In wake of the Me Too and Time’s Up movements spreading globally from Hollywood, the province is funding work-culture training in B.C.’s own creative sector.
Arts and culture minister Lisa Beare announced $175,000 in funding Friday, while at the Women on Top conference in Vancouver.
The funds, administered by Creative BC, will be available in $15,000 grants for eligible organizations to host training and workshops for those at the board and leadership levels of film commissions and association.
#METOO AT WORK: Sexual assault and harassment in the B.C. workplace
“The #MeToo movement has elevated awareness that abuse, discrimination and harassment are serious problems globally,” Beare said in a news release Friday.
Sexual-harassment allegations in Hollywood reached B.C. in November, when Andrew Kreisber, a producer on CW shows filmed in Vancouver, was suspended by Warner Bros. TV after reports of 15 women and four men coming forward.
Kreisberg was the producer on shows including Arrow and The Flash.

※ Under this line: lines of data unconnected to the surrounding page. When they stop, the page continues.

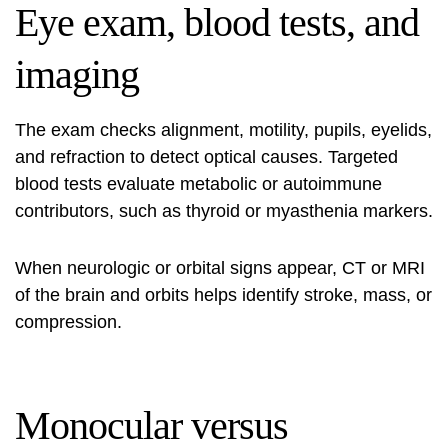
Eye exam, blood tests, and
imaging
The exam checks alignment, motility, pupils, eyelids,
and refraction to detect optical causes. Targeted
blood tests evaluate metabolic or autoimmune
contributors, such as thyroid or myasthenia markers.
When neurologic or orbital signs appear, CT or MRI
of the brain and orbits helps identify stroke, mass, or
compression.
Monocular versus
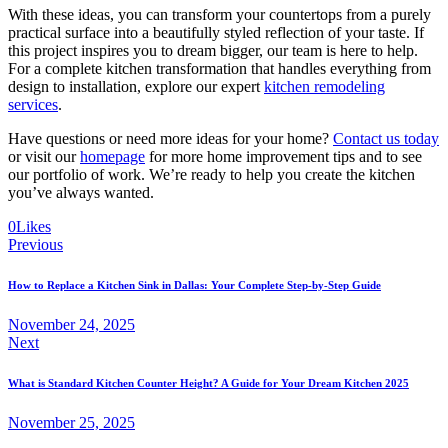
With these ideas, you can transform your countertops from a purely
practical surface into a beautifully styled reflection of your taste. If
this project inspires you to dream bigger, our team is here to help.
For a complete kitchen transformation that handles everything from
design to installation, explore our expert
kitchen remodeling
services
.
Have questions or need more ideas for your home?
Contact us today
or visit our
homepage
for more home improvement tips and to see
our portfolio of work. We’re ready to help you create the kitchen
you’ve always wanted.
0
Likes
Previous
How to Replace a Kitchen Sink in Dallas: Your Complete Step-by-Step Guide
November 24, 2025
Next
What is Standard Kitchen Counter Height? A Guide for Your Dream Kitchen 2025
November 25, 2025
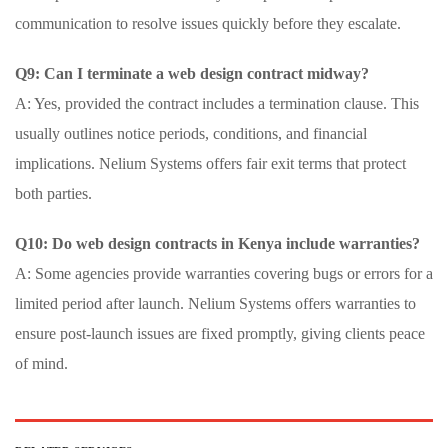
communication to resolve issues quickly before they escalate.
Q9: Can I terminate a web design contract midway?
A: Yes, provided the contract includes a termination clause. This
usually outlines notice periods, conditions, and financial
implications. Nelium Systems offers fair exit terms that protect
both parties.
Q10: Do web design contracts in Kenya include warranties?
A: Some agencies provide warranties covering bugs or errors for a
limited period after launch. Nelium Systems offers warranties to
ensure post-launch issues are fixed promptly, giving clients peace
of mind.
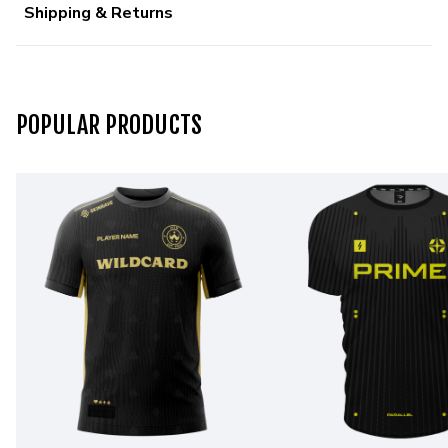
Shipping & Returns
POPULAR PRODUCTS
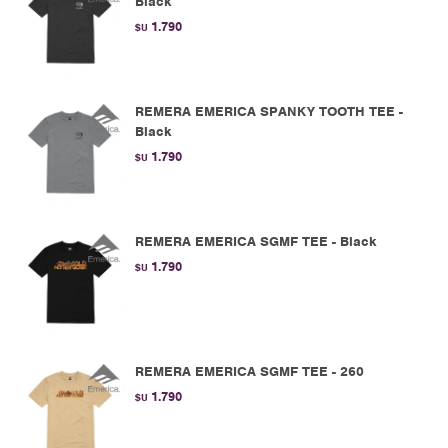
Black
1.790
$U
REMERA EMERICA SPANKY TOOTH TEE -
Black
1.790
$U
REMERA EMERICA SGMF TEE - Black
1.790
$U
REMERA EMERICA SGMF TEE - 260
1.790
$U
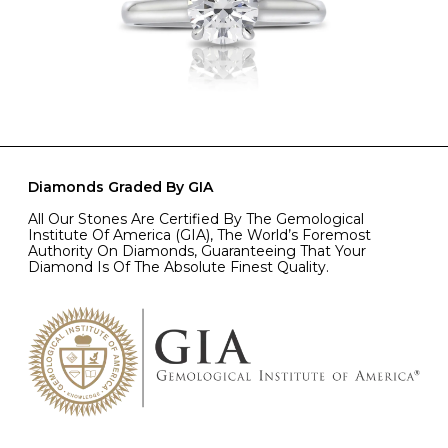
Diamonds Graded By GIA
All Our Stones Are Certified By The Gemological
Institute Of America (GIA), The World’s Foremost
Authority On Diamonds, Guaranteeing That Your
Diamond Is Of The Absolute Finest Quality.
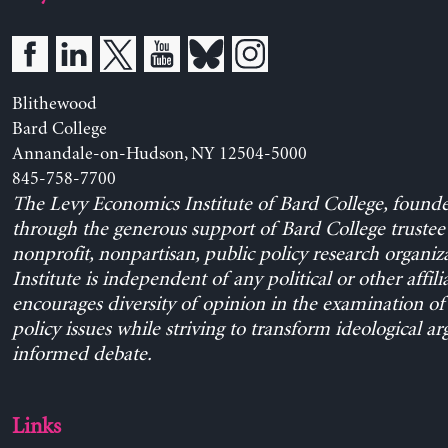
Blithewood
Bard College
Annandale-on-Hudson, NY 12504-5000
845-758-7700
The Levy Economics Institute of Bard College, found
through the generous support of Bard College trustee 
nonprofit, nonpartisan, public policy research organiz
Institute is independent of any political or other affili
encourages diversity of opinion in the examination o
policy issues while striving to transform ideological a
informed debate.
Links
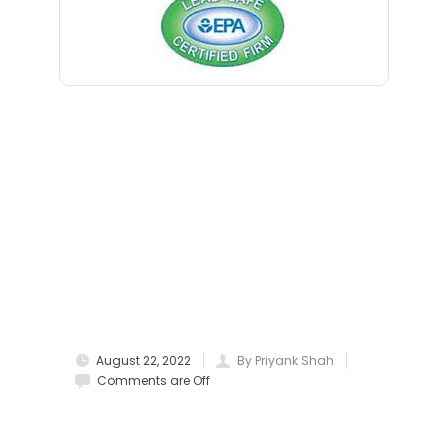
Blawenburg
Bloomfield
Bloomsbury
Boonton
Bound Brook
Bradley Beach
Brick
Bridgewater
August 22, 2022
By Priyank Shah
Brielle
Comments are Off
Brookside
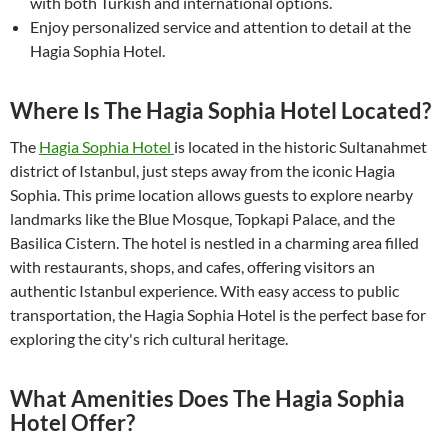
with both Turkish and international options.
Enjoy personalized service and attention to detail at the
Hagia Sophia Hotel.
Where Is The Hagia Sophia Hotel Located?
The
Hagia Sophia Hotel
is located in the historic Sultanahmet
district of Istanbul, just steps away from the iconic Hagia
Sophia. This prime location allows guests to explore nearby
landmarks like the Blue Mosque, Topkapi Palace, and the
Basilica Cistern. The hotel is nestled in a charming area filled
with restaurants, shops, and cafes, offering visitors an
authentic Istanbul experience. With easy access to public
transportation, the Hagia Sophia Hotel is the perfect base for
exploring the city's rich cultural heritage.
What Amenities Does The Hagia Sophia
Hotel Offer?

Vancouver actor Michael Coleman denied any wrongdoing in March after allegations that he sexually harassed students in his acting classes surfaced. The allegation dated back to 2009, before Coleman co-founded SchoolCreative Institute in Vancouver, which he has since cut ties with.
The ministry is also working with agencies to create policies and strategies aimed at promoting respectful workplaces, the province said.
As part of the initiative, Creative BC and the B.C. Arts Council are changing contract requirements for grant applicants, so organizations must now commit to ensuring their workplaces are free from bullying and harassment to qualify for funding.
Knowledge Network has also published a new Respectful Workplace Statement of Expectation for its producers.